A group of employees in business casual clothes sit and stand around a wooden table in a large room. Two of the men at the table are standing and shaking hands; the rest of their coworkers look up at them and smile.
A meeting may be the first time your team meets its newest member, but it shouldn't be the first time your employees are hearing about a new hire. — Getty Images/fizkes

Inviting a new employee to a meeting takes some forethought. You want the person to feel welcome and comfortable enough to begin contributing to the conversation. But you may also want to avoid putting the new employee on the spot, and you’re likely trying to respect everyone’s time by sticking to an agenda.

Asking each attendee to introduce themselves can quickly derail the meeting, especially when many team members are still working remotely. Here are some ideas to help you plan ahead.

Introduce the new team member before the meeting

Whether it’s the new employee’s first or tenth day, make sure each participant is aware that the new team member has joined the company. Send around a short bio with the person’s role, key responsibilities, and one or two details about their experience and interests. This saves the new team member from having to reintroduce themselves in every meeting they attend.

Book additional time for intros

Hopefully, you’re already using meeting agendas to keep each working session on track. Agendas help participants prepare for the discussion and focus on the important outcomes that need to be achieved by the end of the meeting.

[Read more: 5 Tips for Leading Productive Remote Meetings]

When you send around the meeting agenda, include 10 minutes for introductions on behalf of your existing employees. Invite your new employee to share more about themselves outside their bio, but only if they want to. Ideally, you’ll avoid putting anyone on the spot. Help your team prepare by writing in the meeting agenda what they should expect to say — and keep it limited to the basics, such as their names and positions to be mindful of time.

Provide the new team member with context

Attending a meeting as a new employee can feel like jumping in the deep end. It may be intimidating for a new team member to contribute to the conversation, given that they haven’t been working at the company for very long.

Prep your new team member ahead of time with the context for the meeting. This context can include details about the work project, their role vis-a-vis other members of the company, and what they will be expected to deliver in time. For instance, if the meeting is about a new marketing campaign, provide details about the goal of the campaign, the marketing agency brief, and the brand guidelines.

[Read more: Welcome!
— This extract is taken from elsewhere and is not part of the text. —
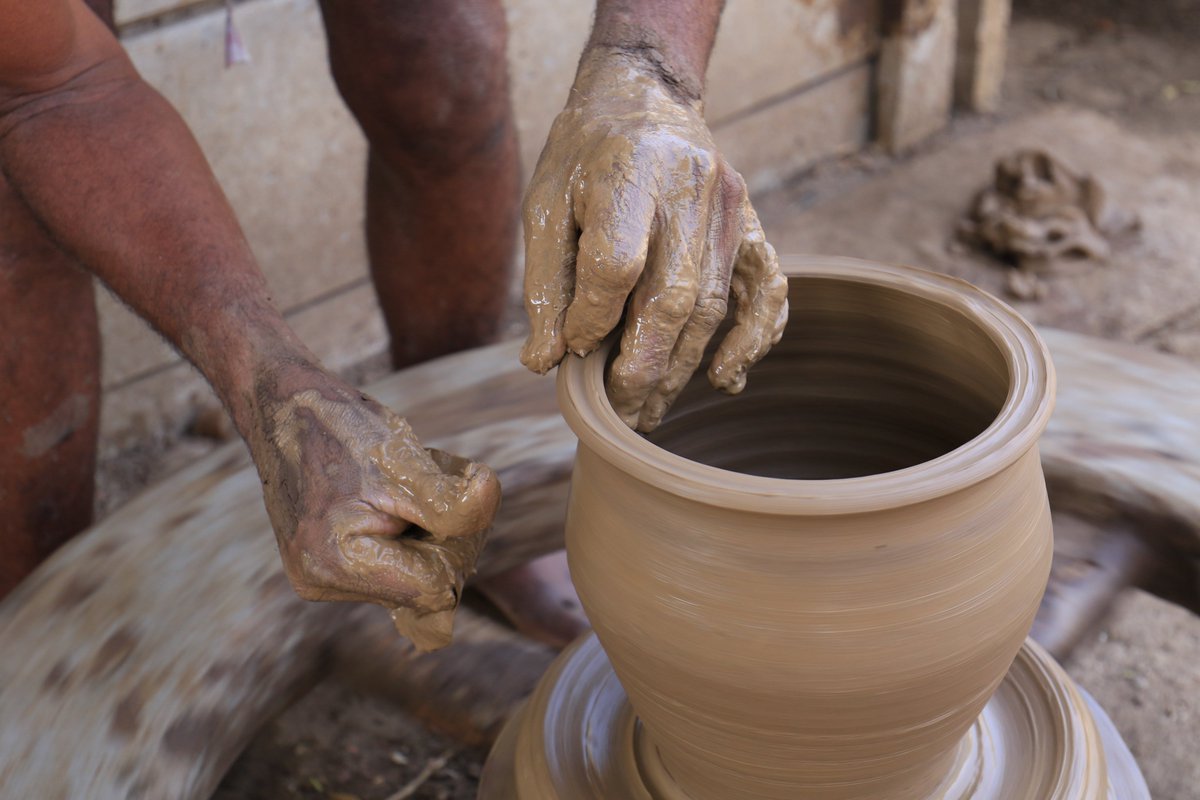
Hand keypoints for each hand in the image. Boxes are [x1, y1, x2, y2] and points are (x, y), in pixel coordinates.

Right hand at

Onboarding New Employees Is Key To Hiring Success]

Whether it’s the new employee’s first or tenth day, make sure each participant is aware that the new team member has joined the company.

Make yourself available for a follow-up call

A new employee is likely to have some questions about the meeting, especially if they’re new to the discussion. Make yourself available for 10 to 15 minutes following the call for the person to ask you anything.

This one-on-one time also gives space for introverts or shy employees to share their thoughts. Meetings — especially those held over video — tend to favor dominant personalities. Someone may be too embarrassed to share their idea or may not be able to get a word in edgewise. Until a new employee is comfortable butting in, you want to make sure their ideas and thoughts are still being heard.

Create alternate space for socializing

Some remote workers report feeling lonely. It can be difficult to get to know your coworkers if you’re only interacting over video during meeting sessions. Provide the option for new remote team members to get to know the rest of the group in casual video sessions, no agenda necessary.

One way to do this? Plan icebreakers that aren’t lame. Invite employees to participate in team-building sessions during which the goal is simply to get to know one another. For example, you can play “Guess who?” by sending around a survey of lighthearted questions — think things like “​​If you had a pet zebra, what would you name it?” Employees can submit answers anonymously and guess who had which response.

Onboarding a new employee takes time. Be aware that not everyone will be comfortable in meetings right off the bat. Find ways to facilitate their transition into team calls and working sessions using thoughtful preparation, creating one-on-one time, and being proactive about introductions.